>>>
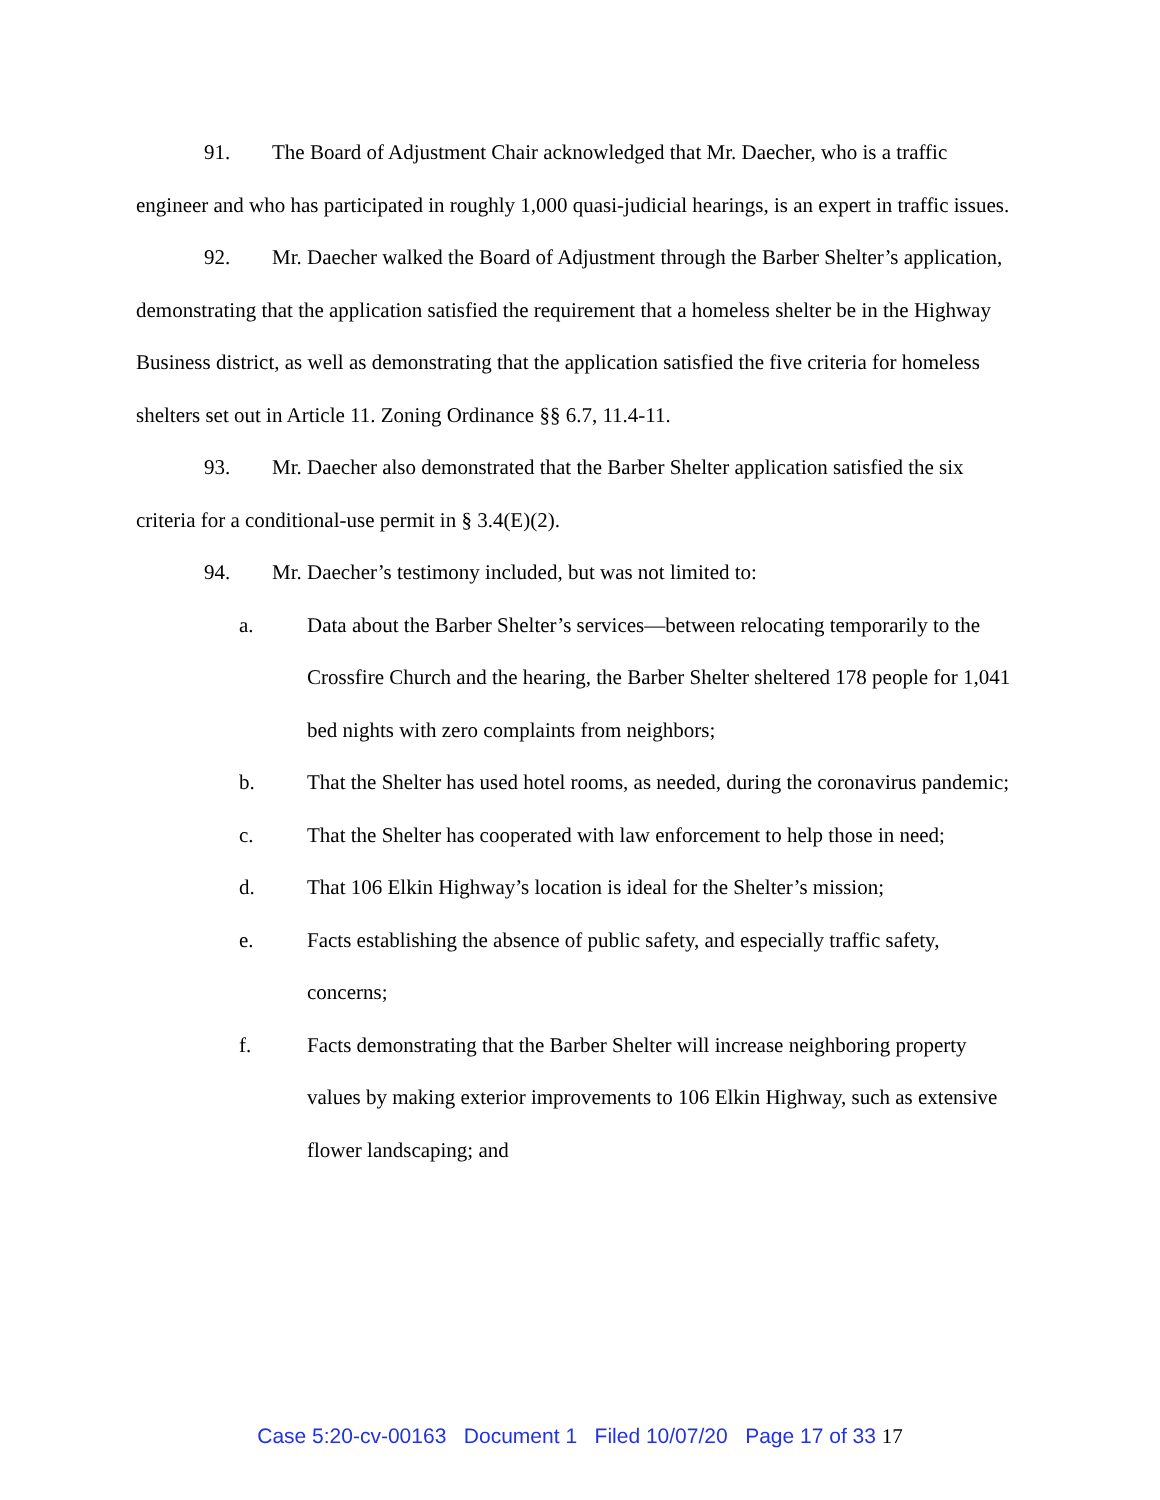91. The Board of Adjustment Chair acknowledged that Mr. Daecher, who is a traffic engineer and who has participated in roughly 1,000 quasi-judicial hearings, is an expert in traffic issues.
92. Mr. Daecher walked the Board of Adjustment through the Barber Shelter’s application, demonstrating that the application satisfied the requirement that a homeless shelter be in the Highway Business district, as well as demonstrating that the application satisfied the five criteria for homeless shelters set out in Article 11. Zoning Ordinance §§ 6.7, 11.4-11.
93. Mr. Daecher also demonstrated that the Barber Shelter application satisfied the six criteria for a conditional-use permit in § 3.4(E)(2).
94. Mr. Daecher’s testimony included, but was not limited to:
a. Data about the Barber Shelter’s services—between relocating temporarily to the Crossfire Church and the hearing, the Barber Shelter sheltered 178 people for 1,041 bed nights with zero complaints from neighbors;
b. That the Shelter has used hotel rooms, as needed, during the coronavirus pandemic;
c. That the Shelter has cooperated with law enforcement to help those in need;
d. That 106 Elkin Highway’s location is ideal for the Shelter’s mission;
e. Facts establishing the absence of public safety, and especially traffic safety, concerns;
f. Facts demonstrating that the Barber Shelter will increase neighboring property values by making exterior improvements to 106 Elkin Highway, such as extensive flower landscaping; and
Case 5:20-cv-00163 Document 1 Filed 10/07/20 Page 17 of 33 17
<<<
• Your instructions:
Out of the entries above, write out only the lines between the line holding "92. Mr. Daecher" and the line holding "d. That 106", inclusive, each exactly as given.

• Response:
92. Mr. Daecher walked the Board of Adjustment through the Barber Shelter’s application, demonstrating that the application satisfied the requirement that a homeless shelter be in the Highway Business district, as well as demonstrating that the application satisfied the five criteria for homeless shelters set out in Article 11. Zoning Ordinance §§ 6.7, 11.4-11.
93. Mr. Daecher also demonstrated that the Barber Shelter application satisfied the six criteria for a conditional-use permit in § 3.4(E)(2).
94. Mr. Daecher’s testimony included, but was not limited to:
a. Data about the Barber Shelter’s services—between relocating temporarily to the Crossfire Church and the hearing, the Barber Shelter sheltered 178 people for 1,041 bed nights with zero complaints from neighbors;
b. That the Shelter has used hotel rooms, as needed, during the coronavirus pandemic;
c. That the Shelter has cooperated with law enforcement to help those in need;
d. That 106 Elkin Highway’s location is ideal for the Shelter’s mission;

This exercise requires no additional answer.